**What you need to do**
Since only the text is wanted, print every entry below exactly and omit the images.

**Input data**
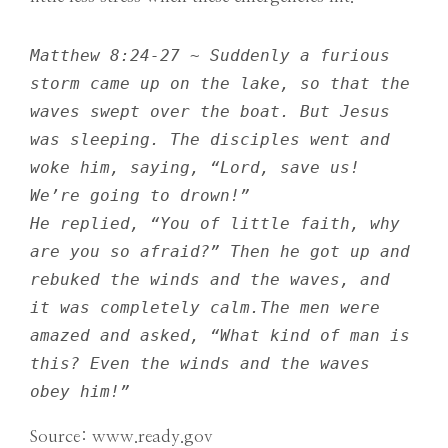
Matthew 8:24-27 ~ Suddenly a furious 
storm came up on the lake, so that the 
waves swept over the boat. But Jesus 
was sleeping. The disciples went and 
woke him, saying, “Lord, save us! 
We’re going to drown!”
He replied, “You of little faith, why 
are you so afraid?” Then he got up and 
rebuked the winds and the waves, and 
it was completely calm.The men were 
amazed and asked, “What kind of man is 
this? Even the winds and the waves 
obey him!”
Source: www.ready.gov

**Output for this exercise**
Matthew 8:24-27 ~ Suddenly a furious 
storm came up on the lake, so that the 
waves swept over the boat. But Jesus 
was sleeping. The disciples went and 
woke him, saying, “Lord, save us! 
We’re going to drown!”
He replied, “You of little faith, why 
are you so afraid?” Then he got up and 
rebuked the winds and the waves, and 
it was completely calm.The men were 
amazed and asked, “What kind of man is 
this? Even the winds and the waves 
obey him!”
Source: www.ready.gov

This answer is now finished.